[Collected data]

== Segment start ==

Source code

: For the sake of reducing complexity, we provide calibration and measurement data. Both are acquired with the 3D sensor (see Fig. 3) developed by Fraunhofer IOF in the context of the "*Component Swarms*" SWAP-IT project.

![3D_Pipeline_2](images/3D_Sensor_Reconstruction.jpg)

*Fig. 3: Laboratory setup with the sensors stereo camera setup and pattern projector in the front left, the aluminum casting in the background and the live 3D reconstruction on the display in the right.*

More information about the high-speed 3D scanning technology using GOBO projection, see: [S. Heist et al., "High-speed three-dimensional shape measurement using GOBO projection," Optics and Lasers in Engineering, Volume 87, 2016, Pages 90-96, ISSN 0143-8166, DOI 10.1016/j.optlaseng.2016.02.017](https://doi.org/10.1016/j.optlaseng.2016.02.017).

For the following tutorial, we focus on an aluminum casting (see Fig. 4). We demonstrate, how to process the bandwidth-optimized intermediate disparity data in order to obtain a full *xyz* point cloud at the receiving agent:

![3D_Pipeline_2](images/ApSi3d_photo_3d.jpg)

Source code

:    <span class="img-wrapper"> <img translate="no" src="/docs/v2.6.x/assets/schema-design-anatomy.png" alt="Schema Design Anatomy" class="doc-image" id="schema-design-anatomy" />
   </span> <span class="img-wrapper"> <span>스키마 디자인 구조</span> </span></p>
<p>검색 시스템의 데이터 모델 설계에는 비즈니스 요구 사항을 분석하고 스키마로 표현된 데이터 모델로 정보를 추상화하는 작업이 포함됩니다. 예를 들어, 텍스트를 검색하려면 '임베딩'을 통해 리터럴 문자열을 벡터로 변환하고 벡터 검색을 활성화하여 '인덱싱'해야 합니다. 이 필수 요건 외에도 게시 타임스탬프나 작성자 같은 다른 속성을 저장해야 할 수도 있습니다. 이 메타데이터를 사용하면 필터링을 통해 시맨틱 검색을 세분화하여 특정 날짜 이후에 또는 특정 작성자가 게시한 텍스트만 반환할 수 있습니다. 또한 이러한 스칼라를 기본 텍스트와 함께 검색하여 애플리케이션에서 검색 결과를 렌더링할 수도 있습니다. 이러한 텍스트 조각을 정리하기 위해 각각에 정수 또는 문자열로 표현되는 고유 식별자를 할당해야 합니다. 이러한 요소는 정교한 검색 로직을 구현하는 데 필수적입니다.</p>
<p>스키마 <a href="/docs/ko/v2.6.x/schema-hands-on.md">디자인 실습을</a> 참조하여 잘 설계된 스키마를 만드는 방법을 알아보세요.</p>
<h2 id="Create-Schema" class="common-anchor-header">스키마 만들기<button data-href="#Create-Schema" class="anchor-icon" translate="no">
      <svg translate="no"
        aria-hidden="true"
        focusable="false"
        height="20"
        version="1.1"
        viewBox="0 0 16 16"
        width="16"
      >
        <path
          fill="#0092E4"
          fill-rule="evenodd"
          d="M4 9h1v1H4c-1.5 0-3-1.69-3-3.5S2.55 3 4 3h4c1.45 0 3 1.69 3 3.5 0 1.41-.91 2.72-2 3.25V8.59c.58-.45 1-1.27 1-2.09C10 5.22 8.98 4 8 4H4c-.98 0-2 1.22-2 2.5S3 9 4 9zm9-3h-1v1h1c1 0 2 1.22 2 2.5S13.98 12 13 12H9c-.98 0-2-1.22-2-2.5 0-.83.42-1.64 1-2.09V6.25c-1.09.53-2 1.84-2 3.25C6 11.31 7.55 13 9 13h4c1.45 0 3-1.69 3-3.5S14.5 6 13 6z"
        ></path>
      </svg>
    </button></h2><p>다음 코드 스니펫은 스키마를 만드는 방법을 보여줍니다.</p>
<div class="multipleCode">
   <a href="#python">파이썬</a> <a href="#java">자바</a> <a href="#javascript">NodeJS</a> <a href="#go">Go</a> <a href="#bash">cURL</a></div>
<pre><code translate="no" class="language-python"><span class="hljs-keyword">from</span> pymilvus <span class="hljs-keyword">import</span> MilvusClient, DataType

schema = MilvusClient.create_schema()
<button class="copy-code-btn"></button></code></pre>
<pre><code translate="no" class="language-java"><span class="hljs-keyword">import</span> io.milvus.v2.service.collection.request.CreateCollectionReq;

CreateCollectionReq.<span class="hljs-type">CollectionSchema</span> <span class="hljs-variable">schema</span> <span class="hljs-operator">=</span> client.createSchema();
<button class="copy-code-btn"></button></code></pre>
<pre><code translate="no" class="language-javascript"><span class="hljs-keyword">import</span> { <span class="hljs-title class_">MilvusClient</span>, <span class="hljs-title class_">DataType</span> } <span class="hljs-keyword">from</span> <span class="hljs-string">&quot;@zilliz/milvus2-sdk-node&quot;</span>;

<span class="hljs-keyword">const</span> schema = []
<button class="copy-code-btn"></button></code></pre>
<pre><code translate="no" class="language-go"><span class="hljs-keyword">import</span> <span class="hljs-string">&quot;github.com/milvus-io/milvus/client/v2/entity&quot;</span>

== Segment end ==

Problem description:
Read through the entries, then copy every line where the string "from" is found.

Written response:
<pre><code translate="no" class="language-python"><span class="hljs-keyword">from</span> pymilvus <span class="hljs-keyword">import</span> MilvusClient, DataType
<pre><code translate="no" class="language-javascript"><span class="hljs-keyword">import</span> { <span class="hljs-title class_">MilvusClient</span>, <span class="hljs-title class_">DataType</span> } <span class="hljs-keyword">from</span> <span class="hljs-string">&quot;@zilliz/milvus2-sdk-node&quot;</span>;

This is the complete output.